Community Magazine

Time

By Specialneedmom2 @specialneedmom2

Someone recently asked me, “What do you view as the challenges of raising a child in today’s world?”

My original answer follows below:

Being too busy.  Work-life balance.  Multitasking.  These are things we all struggle with, whether you work outside the home or not.

I find it hard to drop everything and just play with my children.  I try to find time to just be in the moment with my children, follow their lead and interact with them (and not worry about what else I need to do).  I think this is so important for everyone – as a parent you can be awed at how wonderful your child is, and as a child you thrive under the attention of your parent.

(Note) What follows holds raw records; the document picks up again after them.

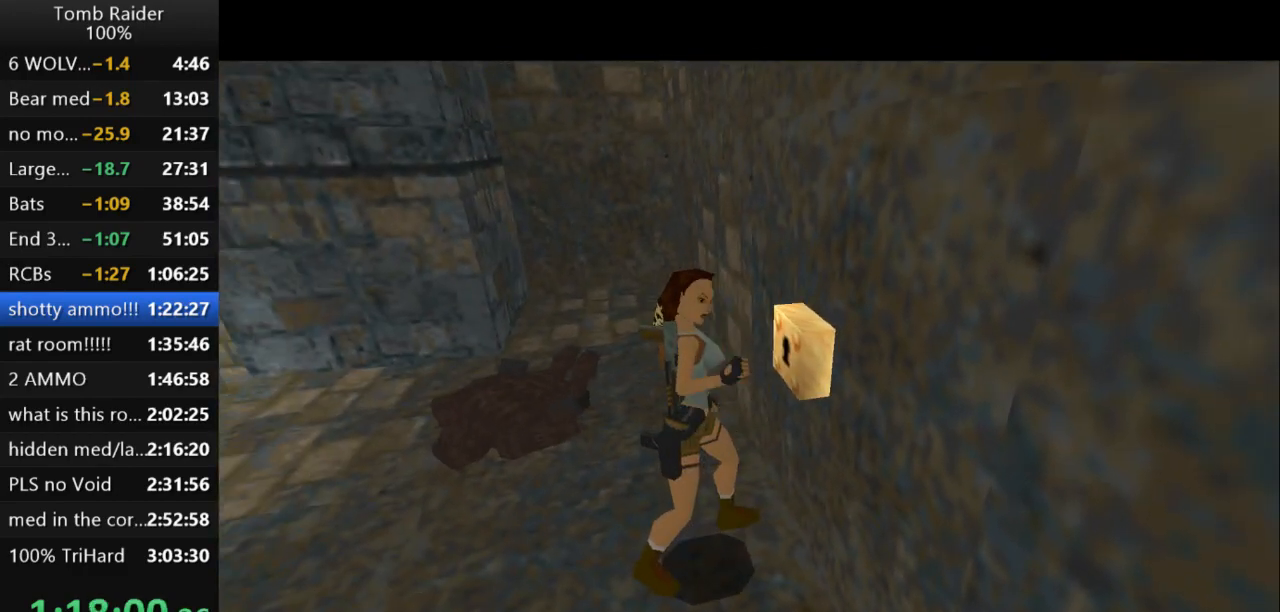
{"keys": [], "events": []}
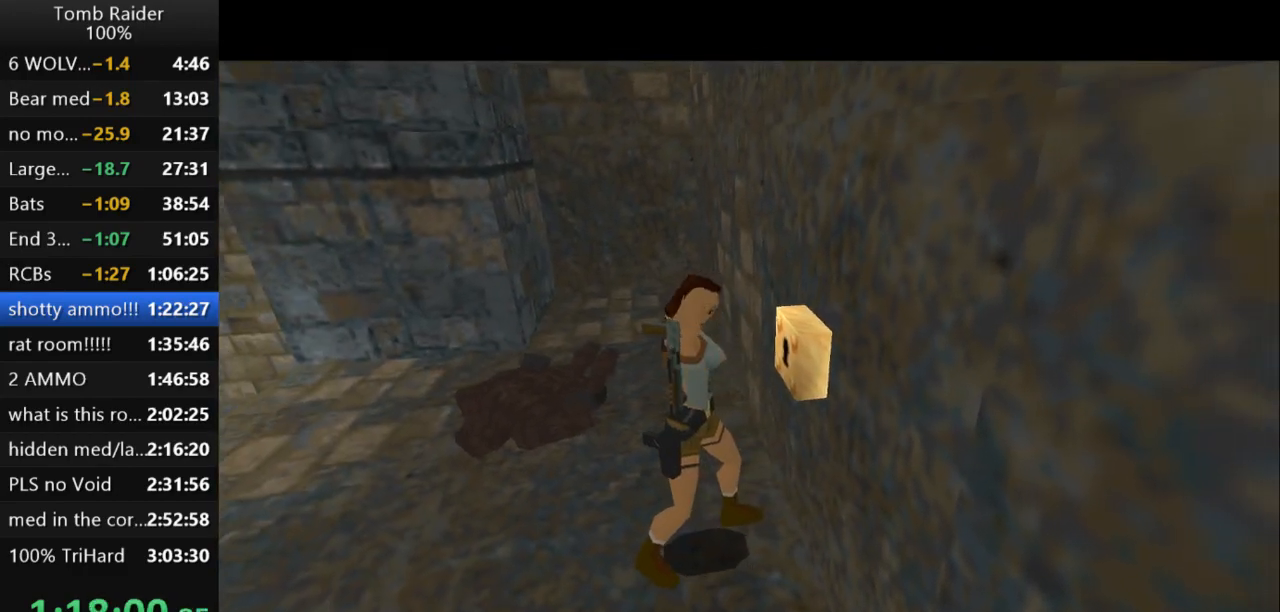
{"keys": [], "events": []}
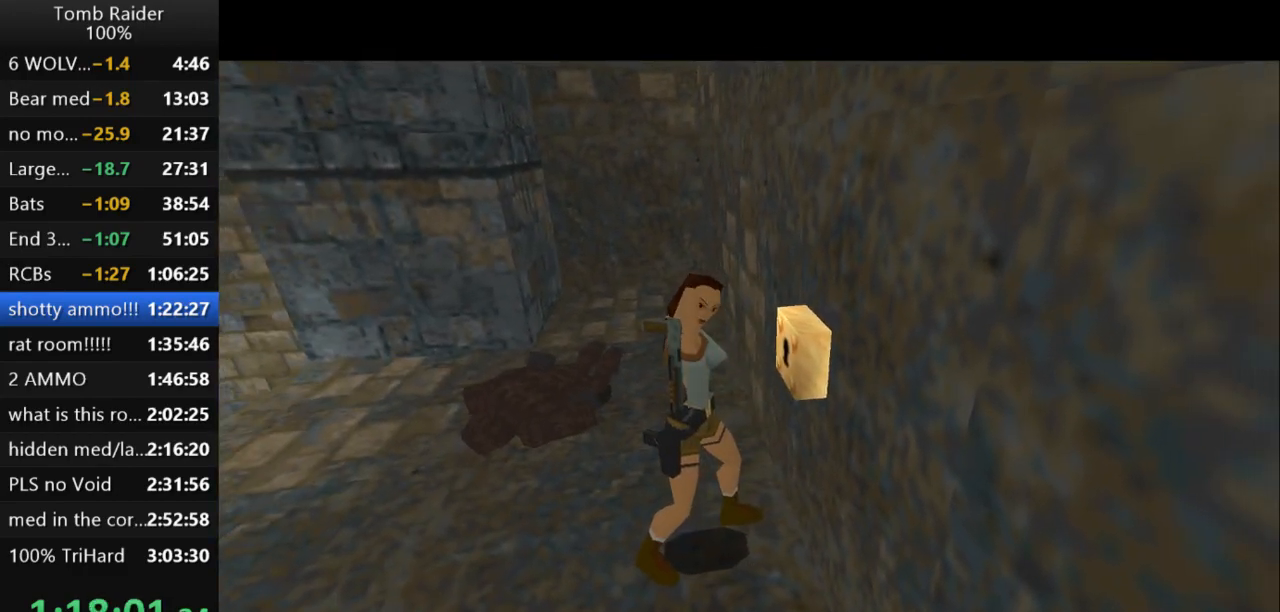
{"keys": [], "events": []}
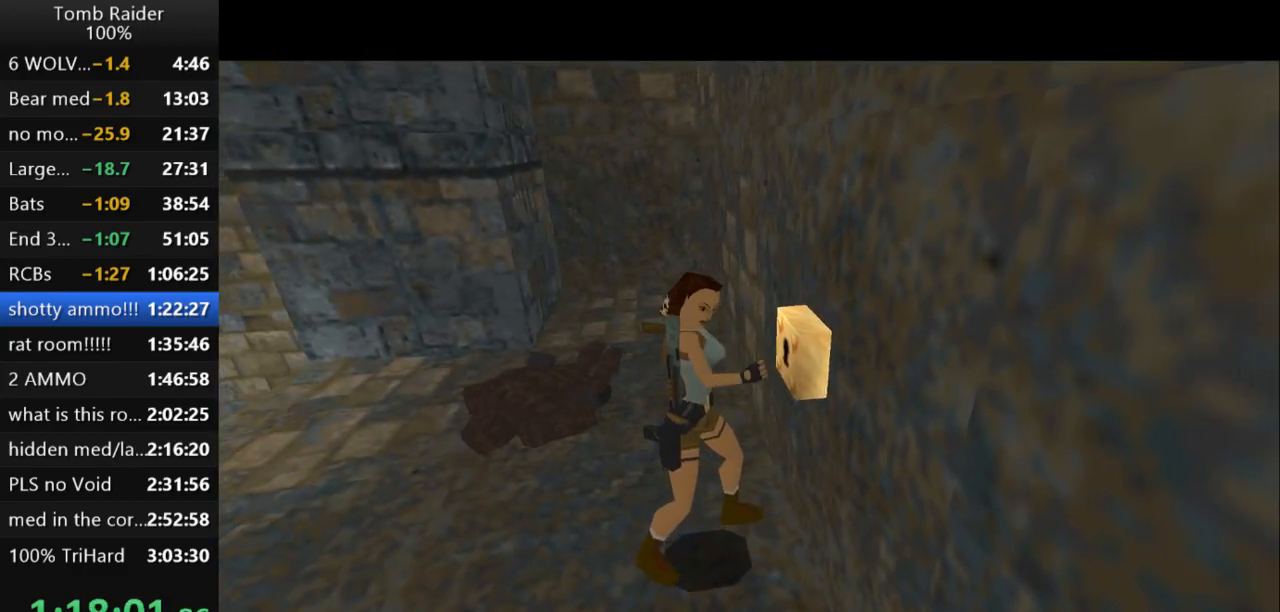
{"keys": [], "events": []}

I am acutely aware of how time flies and how short childhood really is.  Some afternoons feel like forever, but weeks and months fly by in a blink of an eye.  I want to be there with my children.

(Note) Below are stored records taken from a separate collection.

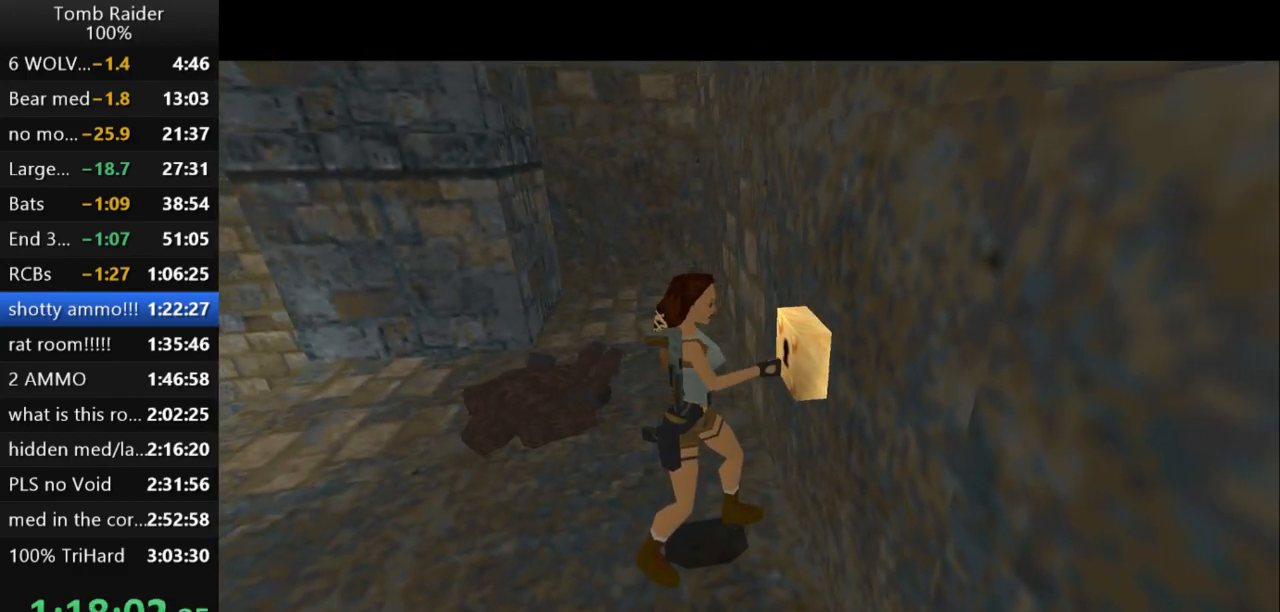
{"keys": [], "events": []}
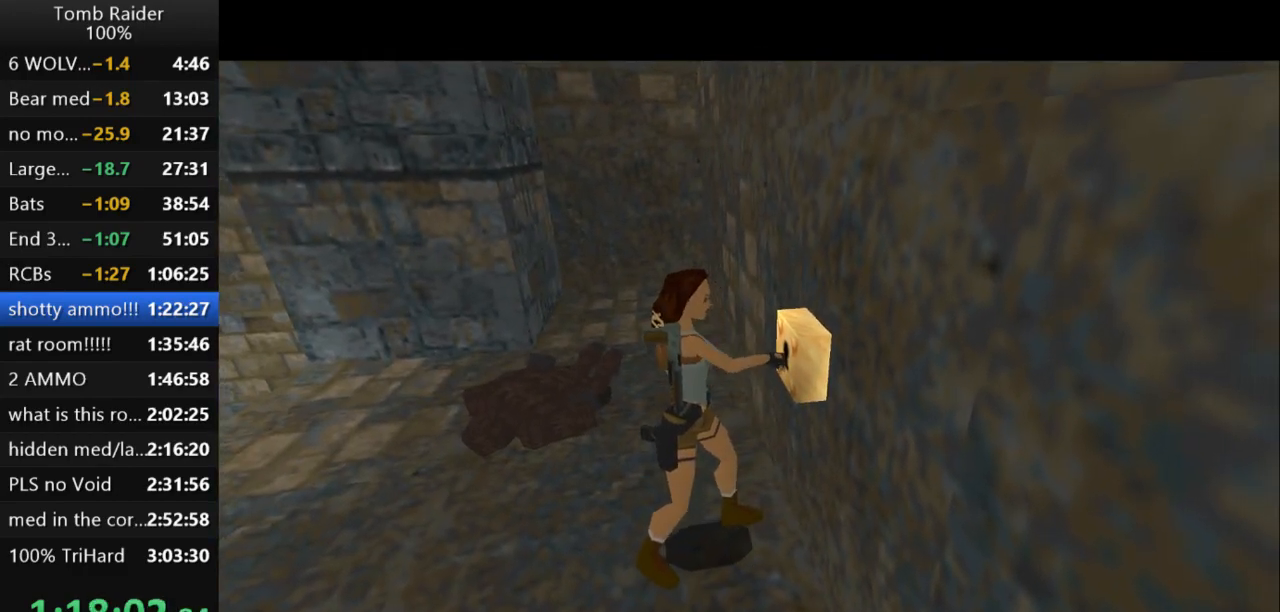
{"keys": ["jump"], "events": [[500, "jump", "down"]]}
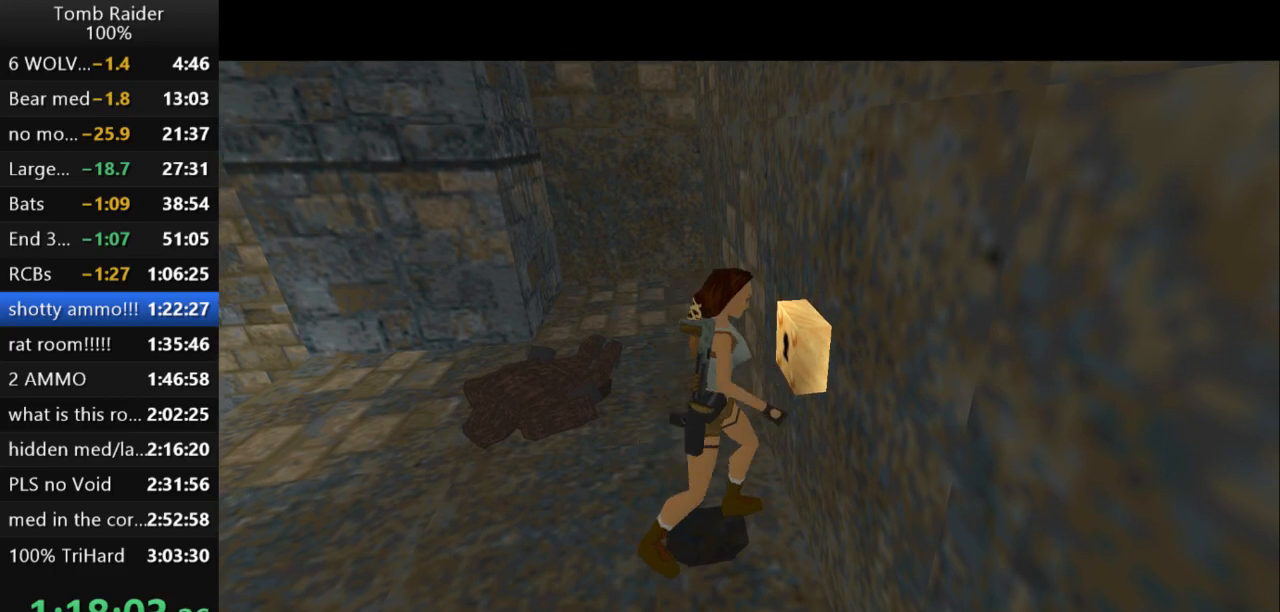
{"keys": ["down", "jump"], "events": [[200, "down", "down"]]}
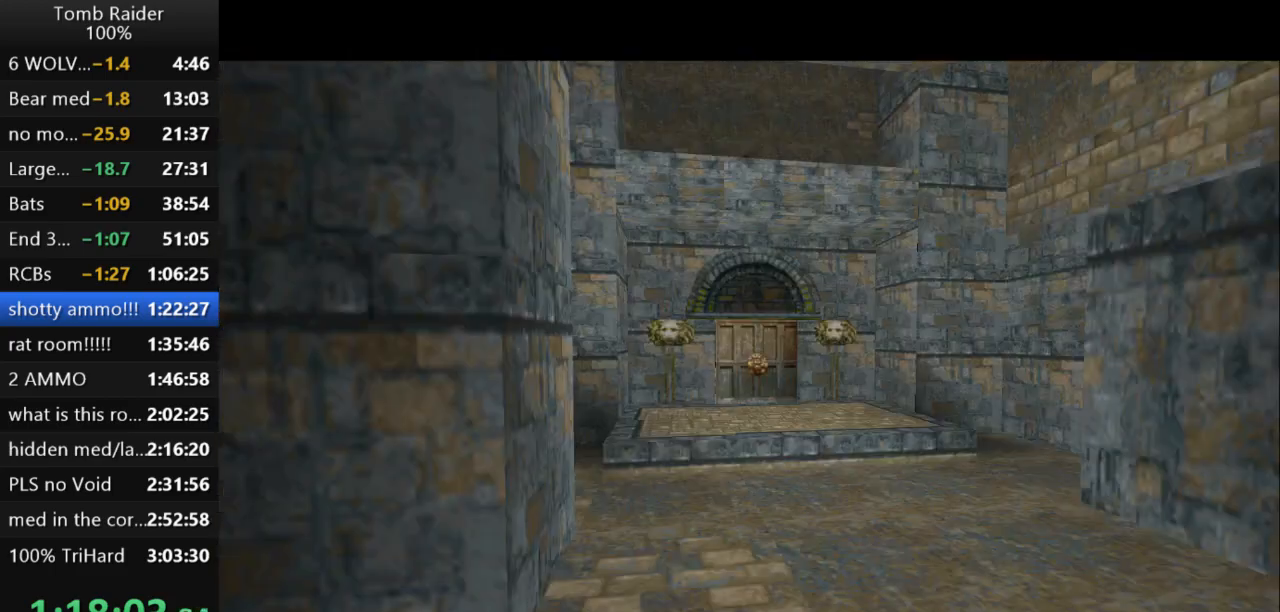
{"keys": [], "events": [[433, "jump", "up"], [500, "down", "up"]]}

The other night I left dirty dishes piled up, my work bag unopened and spent the evening drawing and doing crafts with my three year old and five year old.  We created fantastic worlds and imaginary creatures, and told stories about them.  My five year old took the drawing we made together to bed with him, and grabbed it first thing the next morning.

I am now behind in work, but I know my time was better spent doing something meaningful with my children, because that’s what is really important.

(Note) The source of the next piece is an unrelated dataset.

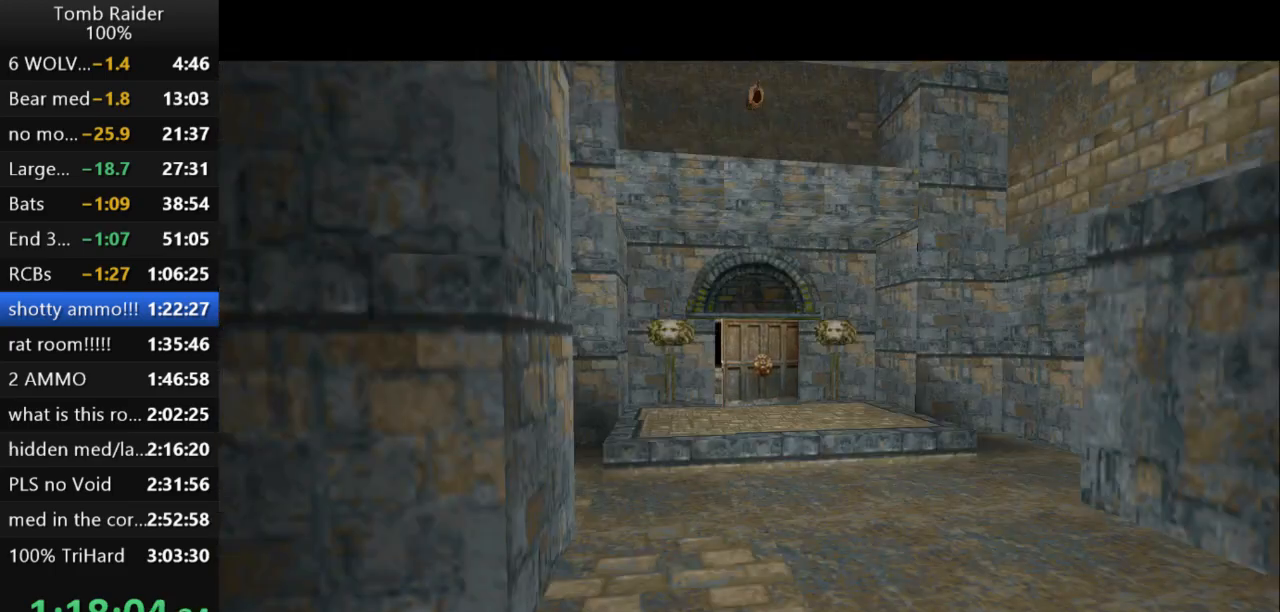
{"keys": [], "events": []}
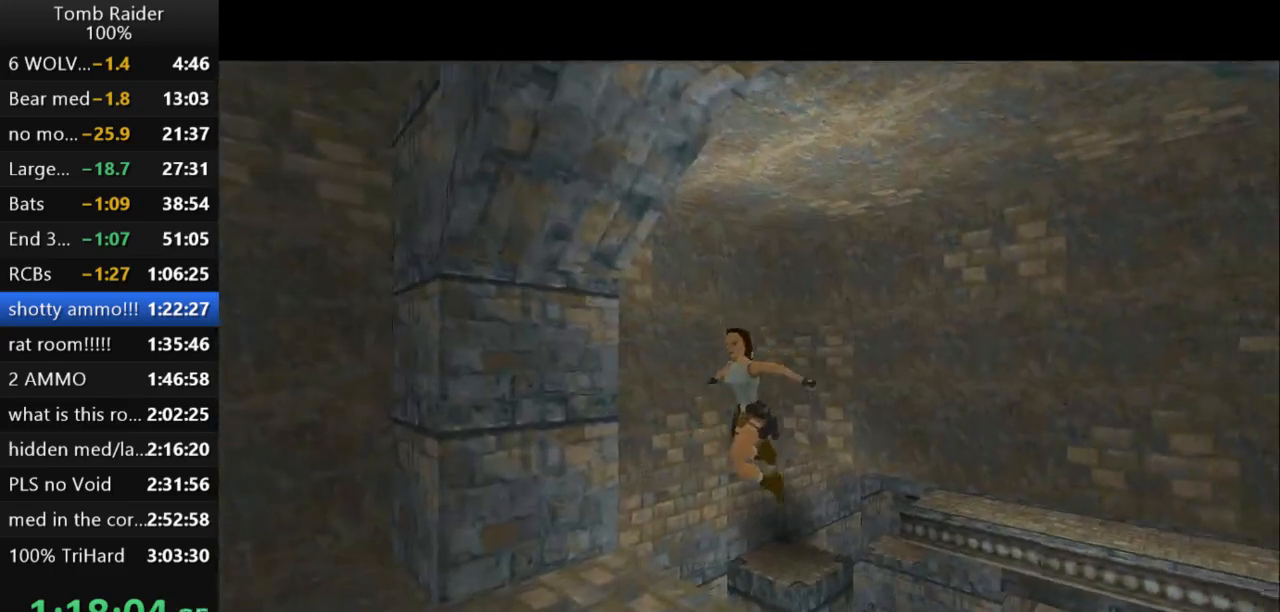
{"keys": [], "events": []}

This is the end of my orginal response, but I’ve spent some time thinking about it since.

I now need to say the biggest challenge is time.  Time in all of it’s complex apsects -  finding time, making time, allocating time, spending time.

Time is the currency of our modern times.  We spend it, share it, give it up, save it for ‘me time,’ waste it, and run out of it.  Time is more valuable than money – we talk about time-savers, multitasking, and spend money on all kinds things that save us time.  Think about it – we spend money on dishwashers, toll highways, drive thrus – all in an effort to save some time.  Time and money are inextricably linked.

Our econonmy runs on time - hourly wages for worker’s time, commission for time on task, deadlines, due dates – all ways to say time is money.

What happens when we impose this belief on childhood?

For anyone with children we know time marches on in a blur of lunch time, bed time, and nap times.  Children grow and change over time.  Afternoons feel like eternity and months fly by in a moment.

But think about it – children do not intuitively grasp time.  This is the most challenging thing to teach them.  Children need to be developmentally ready to understand time, usually around grade two.

As parents we need to take a child’s perspective of time – and slow down to watch the sun rise and set, take naps, eat lunch and spend time together.